I wrote the following in response to a private message from Agent Boyden :
http://www.urgentevoke.com/profile/JohnDBoyden . He encouraged me to put it in a blog post. I wrote it in frustration and in a fit of nervous energy. I'm a little embarrassed, since I always get verbose and sesquipidalian when I'm nervous, especially when I'm writing online. (For those who did not learn English as a firstlanguage, I write too much and my words start getting too long). I've made a couple small tweaks for clarity, but I'm just going to put it out here as it was there. And if people get upset, well, that's a learning opportunity, right?
"I haven't picked a real-world problem yet. Every time I try I get
overwhelmed by all the need. I'm hoping that working on the missions
will solidify that for me, but honestly I'd rather get tapped to help an existing project than try and start one of my own.
Professionally, I'm at sort of a crossroads right now. My first
job is amazing. It's at a large and very stable company. I get the
same sort of work pretty much every day with small side projects on
occasion. My boss gives me just the right amount of hands-on management. But my job is not
quite perfect. The work can be fun and stable, but it also gets
tedious; I wouldn't want to do it the rest of my life. And it's at a dead-end from an opportunity point of view. My colleagues are here for a lifer job. I'd have to make a lateral move
before I could move up. But I'm still insecure in my experimental
science. something I'd need for a lateral move. I have yet to be really successful in some of my more
ambitious projects. I want more education in hopes that it will make me more confident. In my field a PHD is
worth a lot more for career advancement than a BS, and an MS is not worth very much more than just a BS.
Meanwhile, my husband is out of work and has been having trouble
finding a part time job, much less something in his field (computer
science). We can live off my income, but I can't reasonably make the
switch back to academia and still make mortgage payments. By the grace
of God and the prudence of our parents, neither of us have student
loans.
So I'm starting to be open to a big career switch, but the world
is scary and the economy is bad. And the seed money idea is all well
and good, but everybody needs money. If you gave every project mentioned
on this site about $500,000, they could use it and still need more.
I've been assuming that the need for money is a given when I investigate
projects. But me and my husband do not have enough savings enough for a new car when our old
one gives up the ghost, much less a capital venture.
I'm sorry to be snippy, but I have been passing links and making
small donations for almost every cause under the sun for some 12 years now and hoping that my act would
unite with other acts to change the world. And the world keeps being
the same. I'm a little bit discouraged. I was getting the feeling
that this site would be different. A social movement as strong and as
inspiring as the American Great Revival, and even broader, since we're using the communication media of this generation.
It still has that potential. But all I see so far is sharing news of
projects people have heard about, begging for donations and power
votes.

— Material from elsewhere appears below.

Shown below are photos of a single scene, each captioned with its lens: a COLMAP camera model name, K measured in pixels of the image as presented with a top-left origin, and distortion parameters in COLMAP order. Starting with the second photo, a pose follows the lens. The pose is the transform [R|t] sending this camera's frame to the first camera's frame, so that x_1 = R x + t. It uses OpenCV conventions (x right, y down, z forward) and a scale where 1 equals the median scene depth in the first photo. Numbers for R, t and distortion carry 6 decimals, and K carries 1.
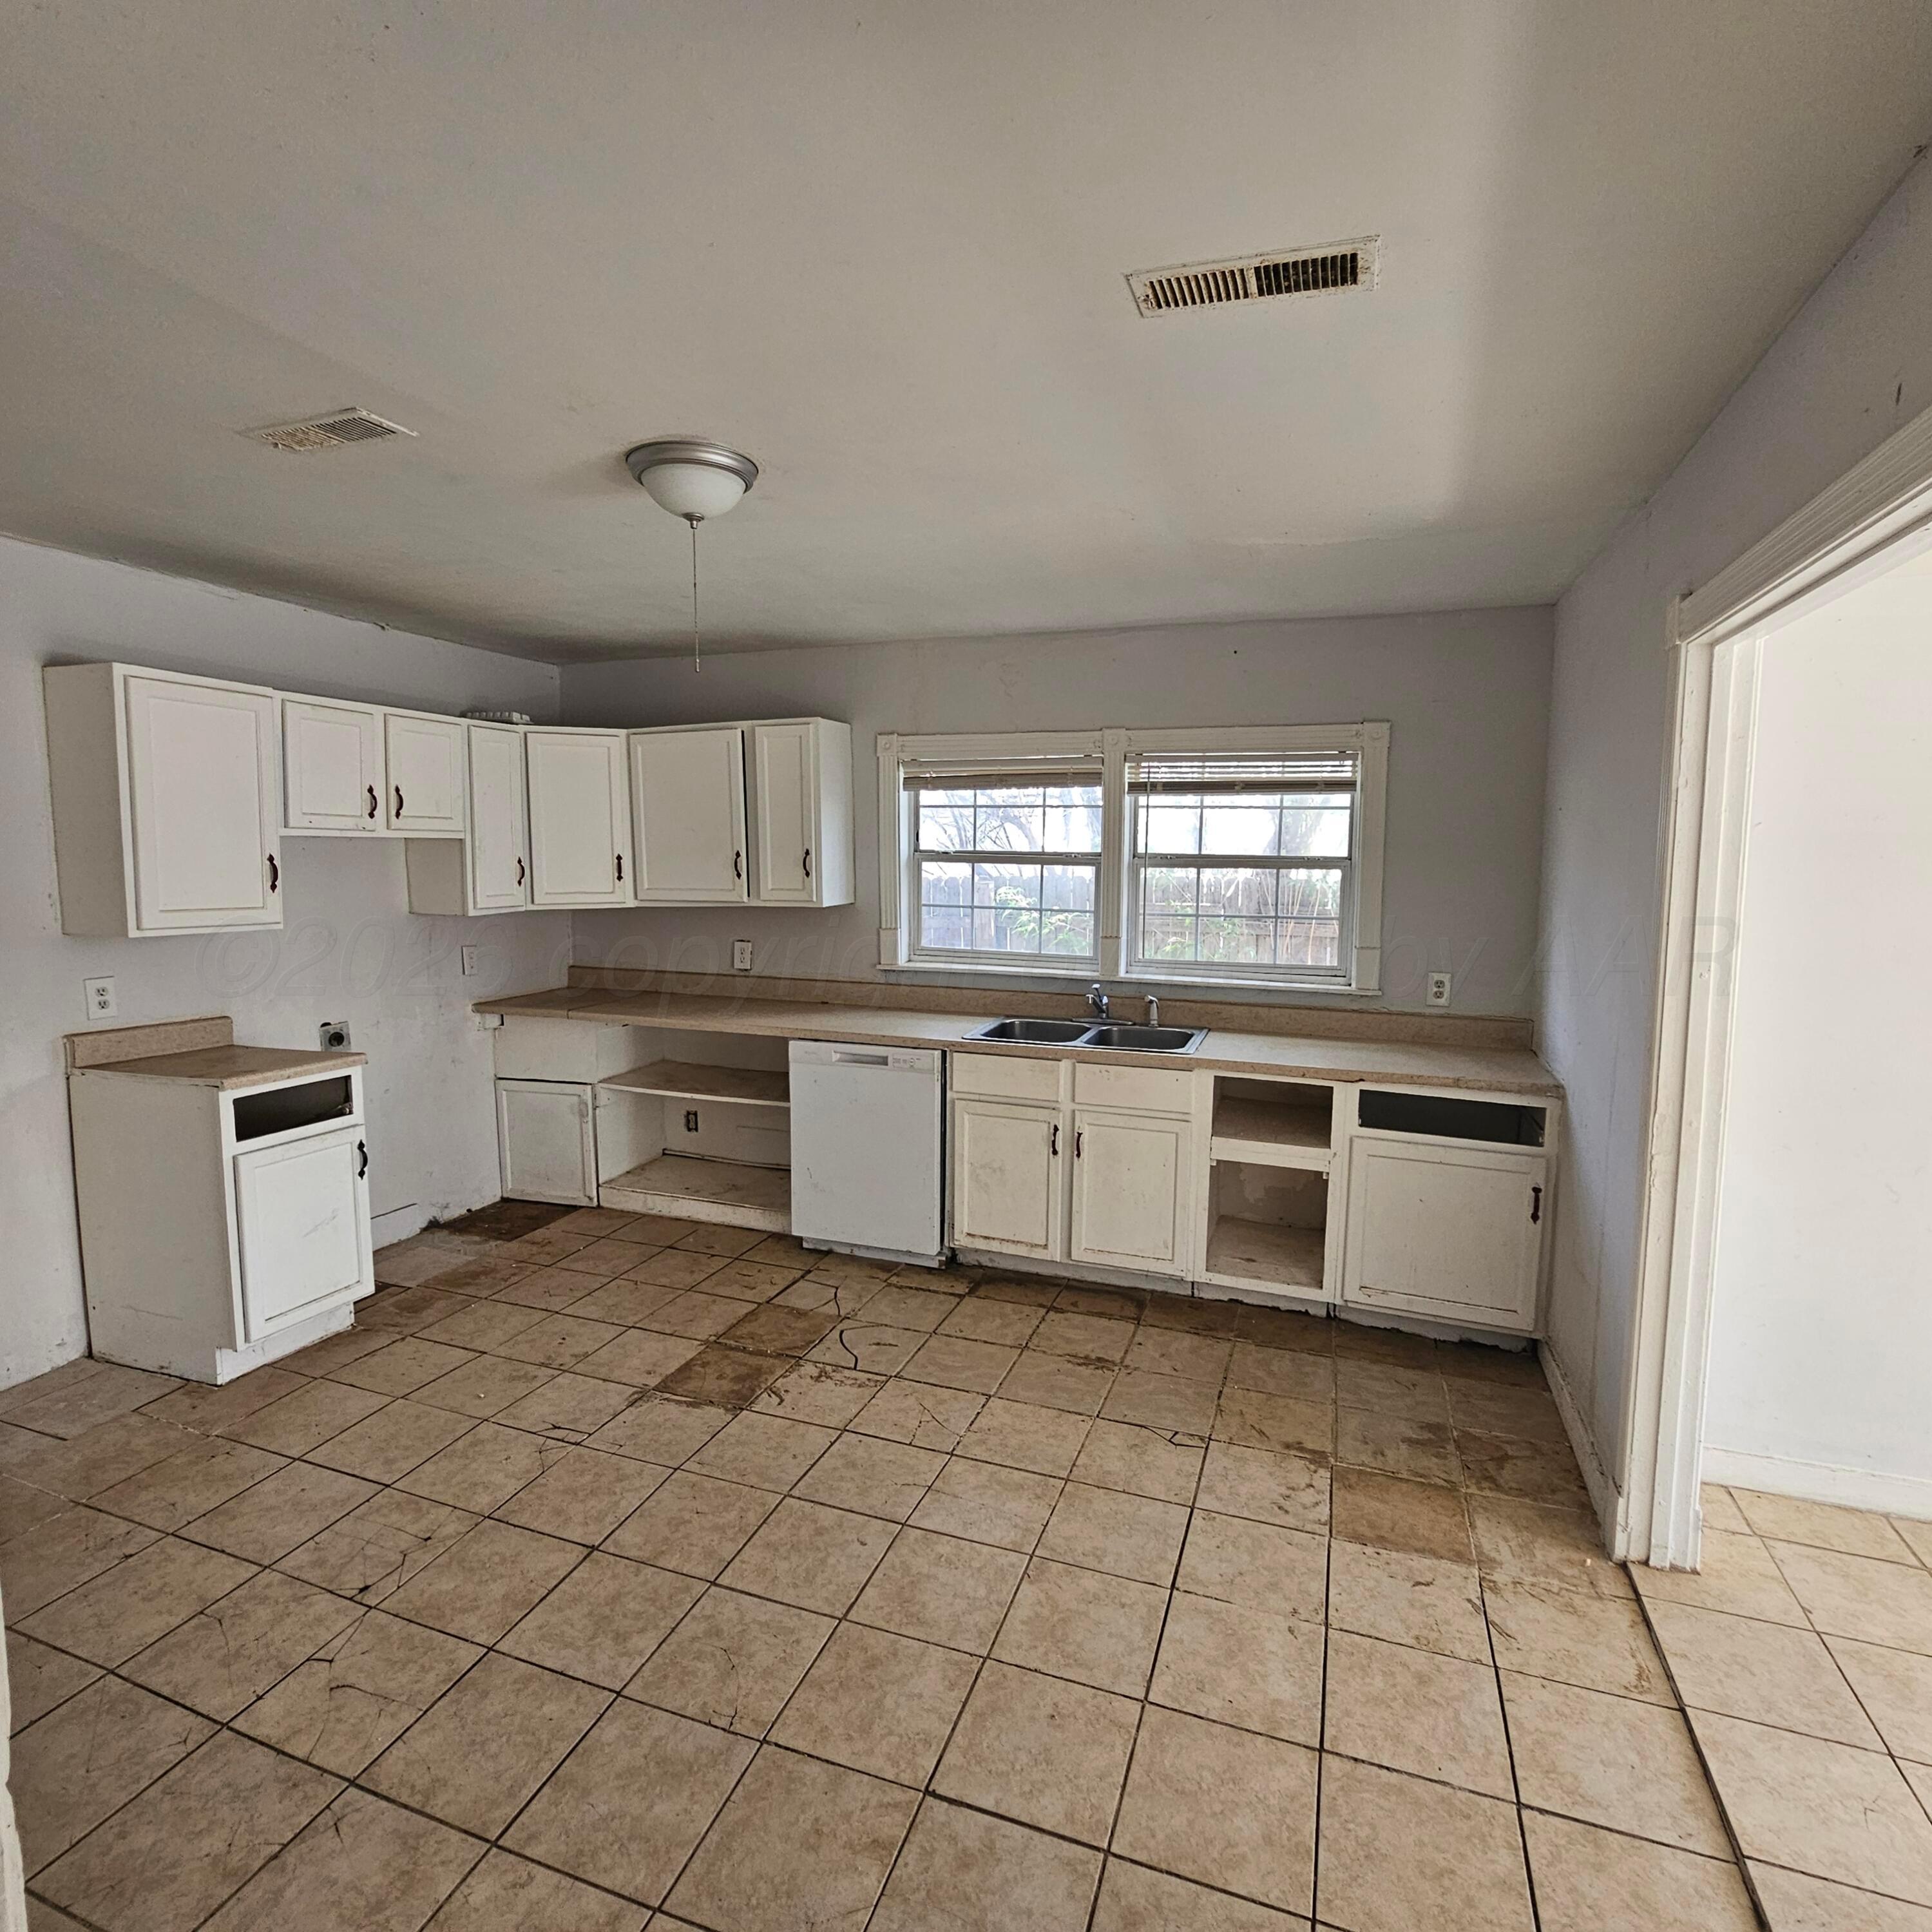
lens RADIAL K [[1056.4, 0, 966.5], [0, 1056.4, 964.2], [0, 0, 1]] dist [-0.002219, -0.000691]
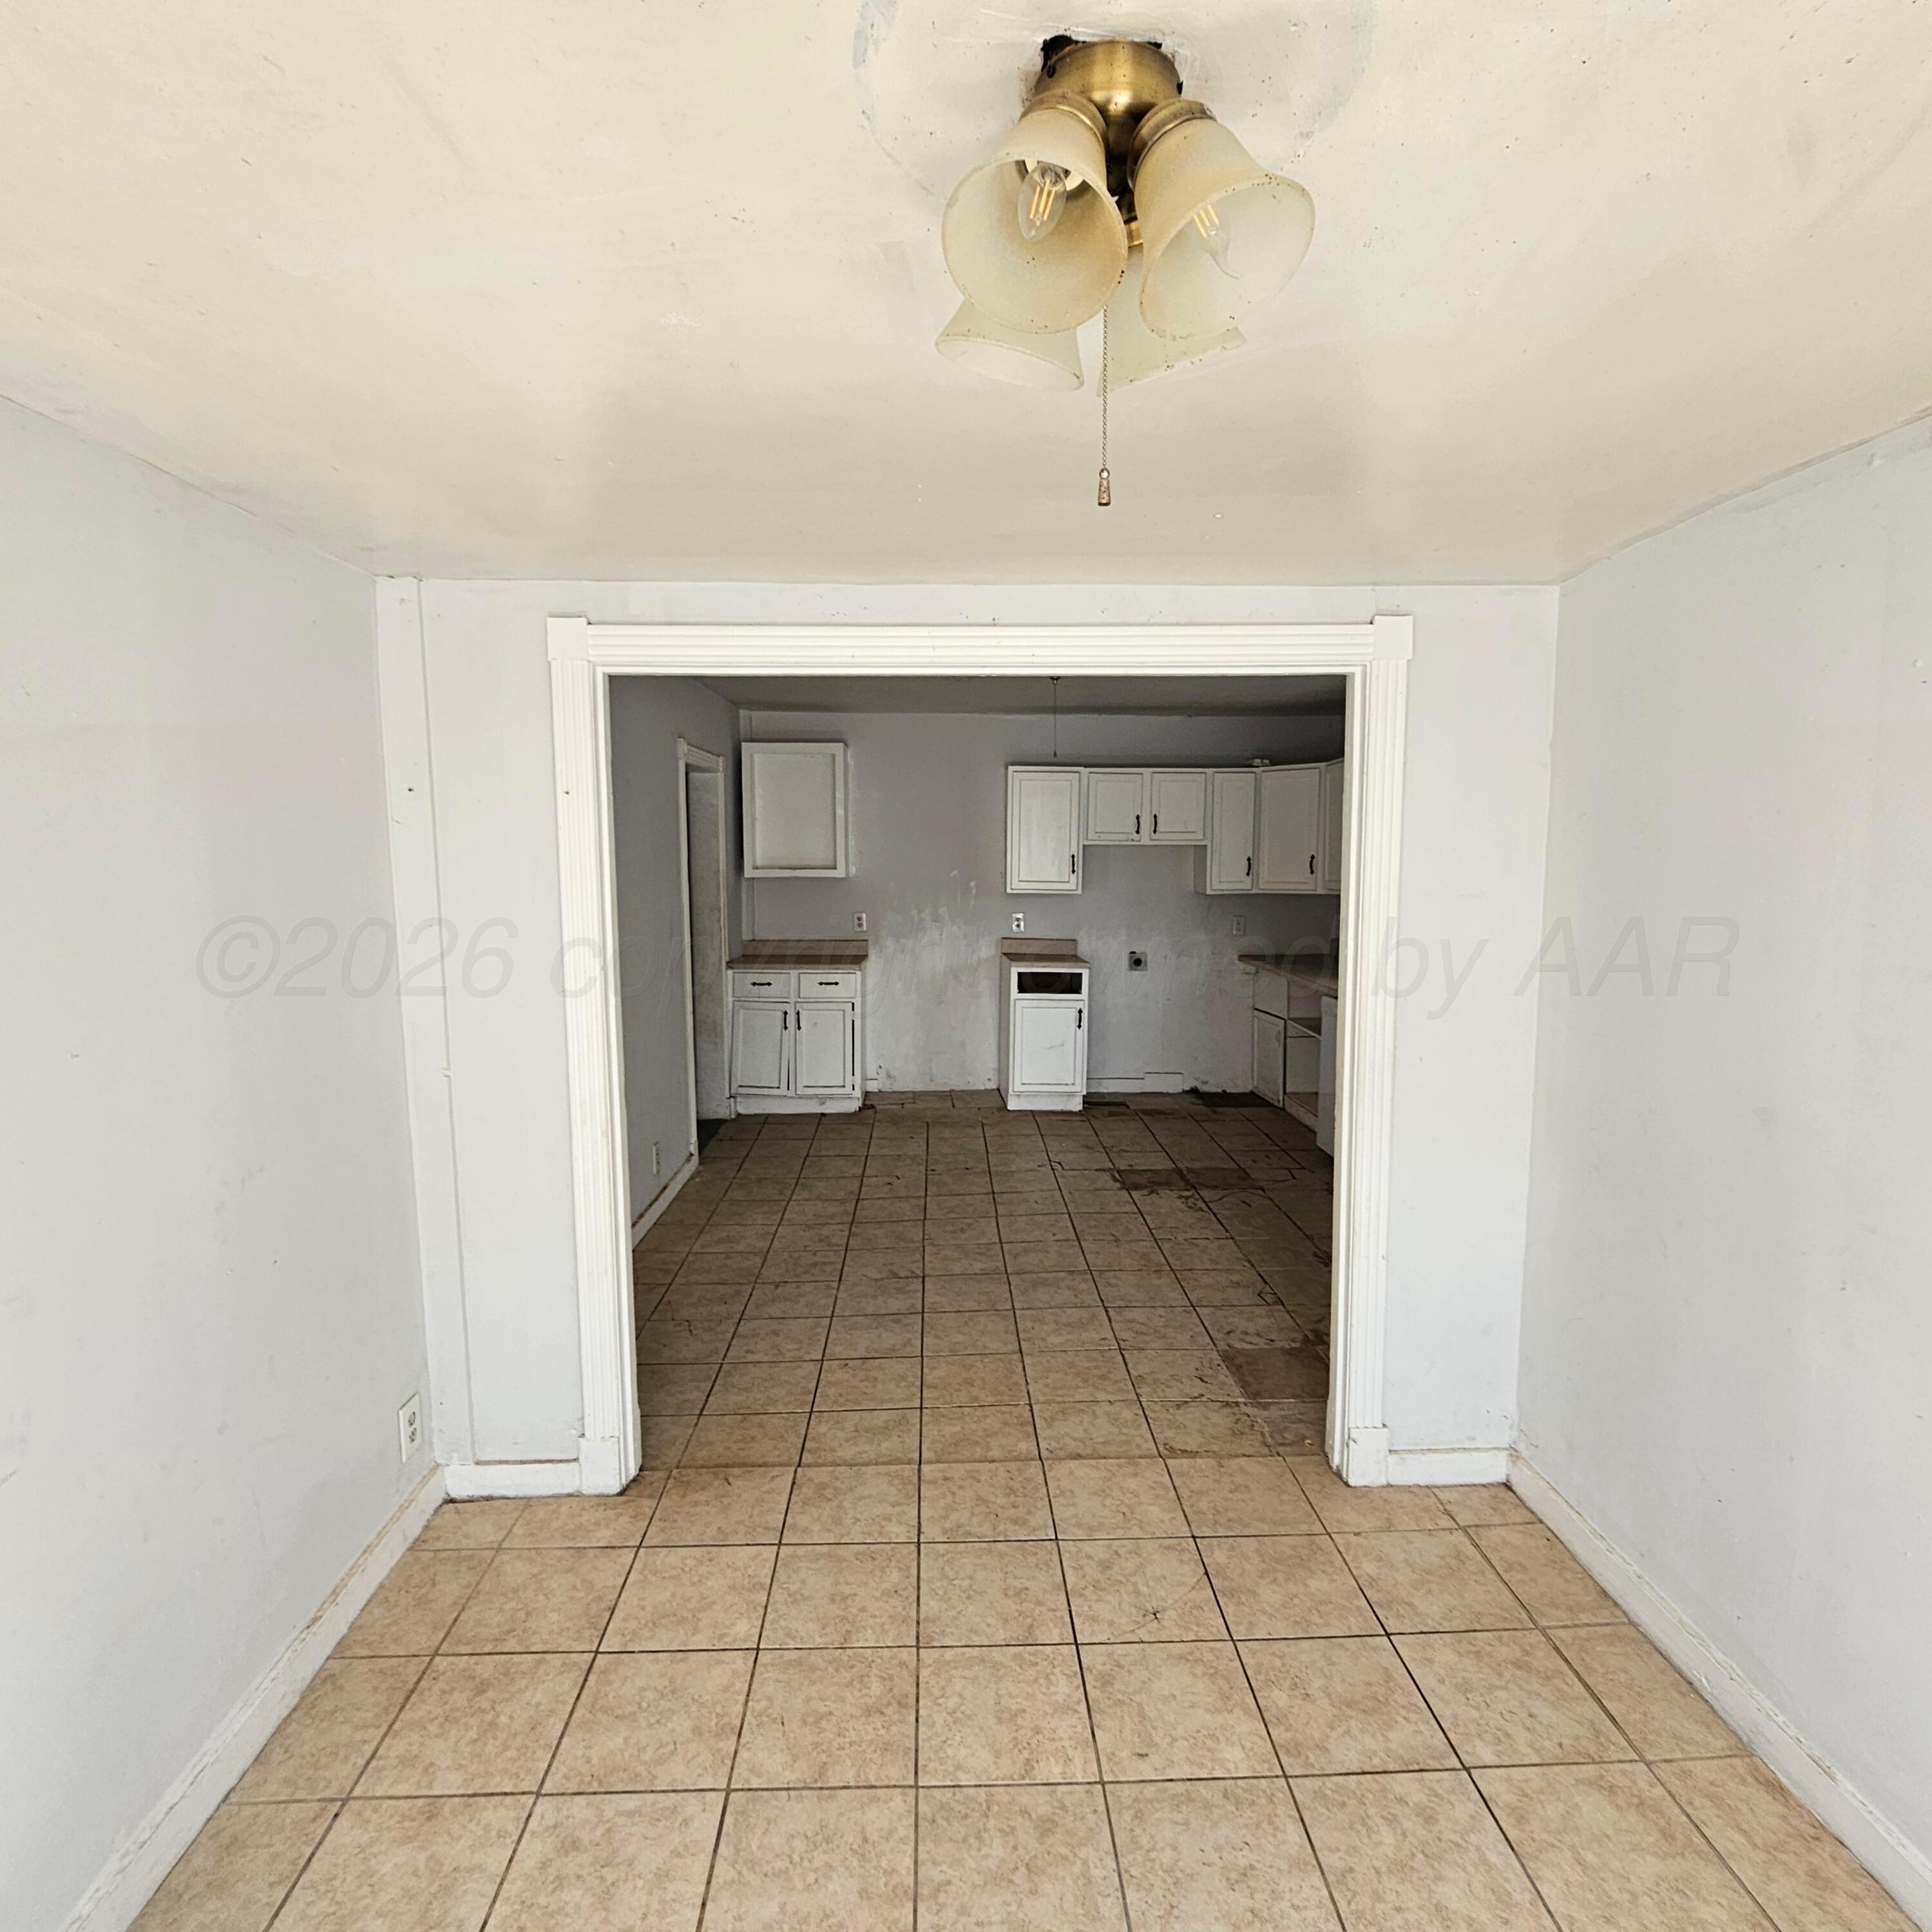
lens RADIAL K [[1056.4, 0, 979.6], [0, 1056.4, 961.9], [0, 0, 1]] dist [-0.002219, -0.000691]
pose [[0.383351, 0.092492, -0.918960, 1.095751], [-0.100175, 0.993267, 0.058182, -0.004555], [0.918154, 0.069753, 0.390035, 0.111602]]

There are some good ideas being shared, but if no one acts on
them, they will all be lost in the noise of the information age and
leave nothing that lasts.
To be fair, it is my goal to tackle the wiki and try and get others to start posting
projects and their associated needs there. I want to see if I can't start a help
wanted/help offered sort of system. I'm still trying to make the
network into a network instead of just another obscure internet forum
for people to argue in. I know it's a game. I want it to be more.
I'm going to work to try and make it more."
I will understand and appreciate it if people want to vote to show their approval, their support. But I find that intelligent comments are worth more to me. I might be a bit cynical right now, and I know it's a means of getting people hooked into this, but I find the grubbing for attention and votes to be a bit petty.
What the heck do I tag this as, anyway? I'm never good at tagging my posts.